DATA EXCERPT:

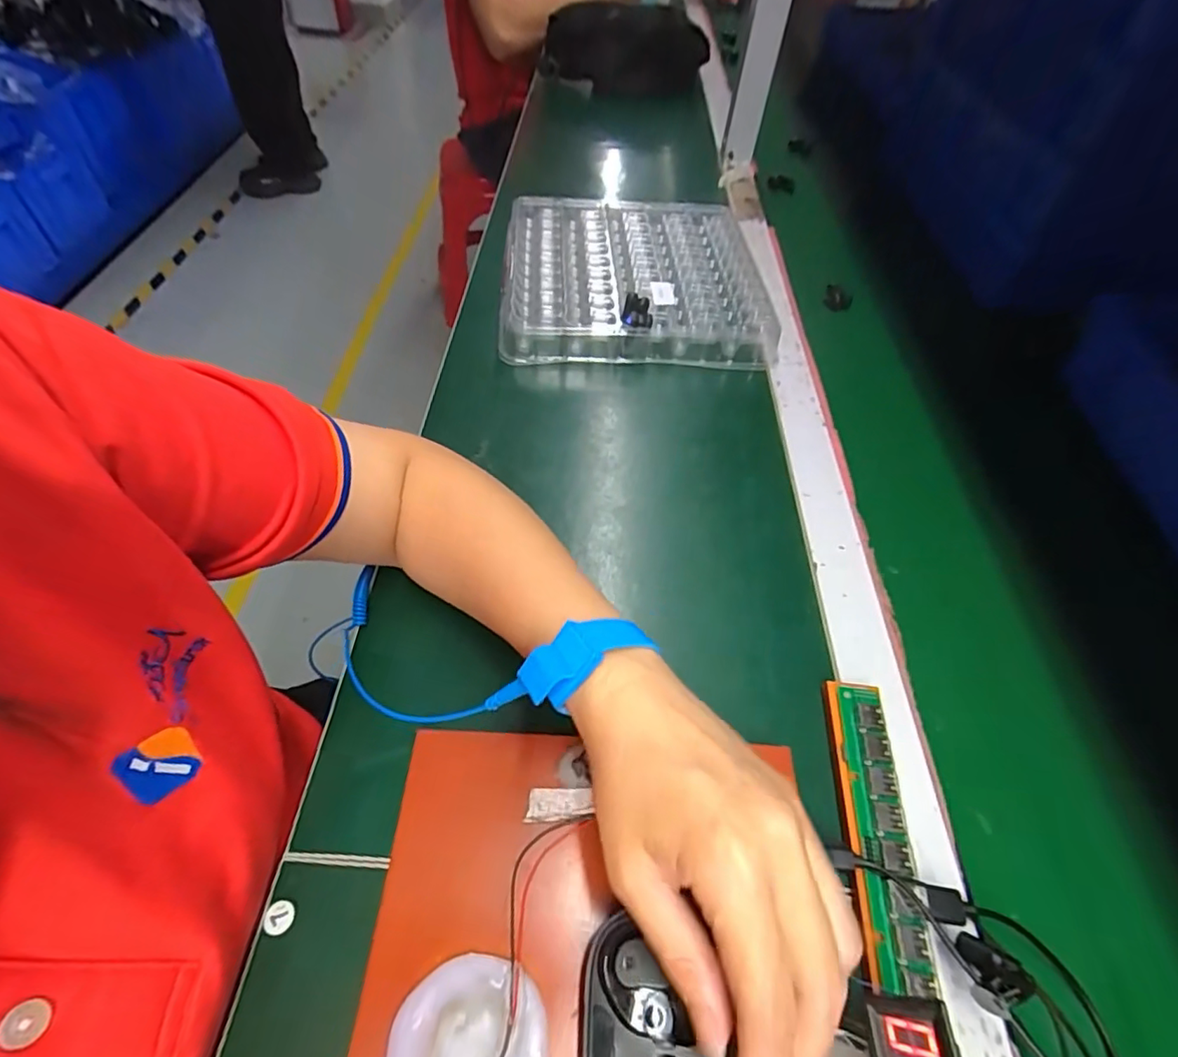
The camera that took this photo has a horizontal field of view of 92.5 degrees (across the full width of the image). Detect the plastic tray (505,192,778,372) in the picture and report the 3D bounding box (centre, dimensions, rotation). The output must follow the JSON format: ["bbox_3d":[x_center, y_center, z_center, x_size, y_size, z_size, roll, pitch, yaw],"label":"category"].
[{"bbox_3d":[0.046,-0.269,0.590,0.262,0.033,0.260,0,61,-2],"label":"plastic tray"}]

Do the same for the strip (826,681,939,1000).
[{"bbox_3d":[0.144,0.146,0.286,0.028,0.006,0.140,-10,51,23],"label":"strip"}]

WORK ORDER: Images are to be omitted; repeat the remaining data above exactly.

TASK SOLUTION:
The camera that took this photo has a horizontal field of view of 92.5 degrees (across the full width of the image). Detect the plastic tray (505,192,778,372) in the picture and report the 3D bounding box (centre, dimensions, rotation). The output must follow the JSON format: ["bbox_3d":[x_center, y_center, z_center, x_size, y_size, z_size, roll, pitch, yaw],"label":"category"].
[{"bbox_3d":[0.046,-0.269,0.590,0.262,0.033,0.260,0,61,-2],"label":"plastic tray"}]

Do the same for the strip (826,681,939,1000).
[{"bbox_3d":[0.144,0.146,0.286,0.028,0.006,0.140,-10,51,23],"label":"strip"}]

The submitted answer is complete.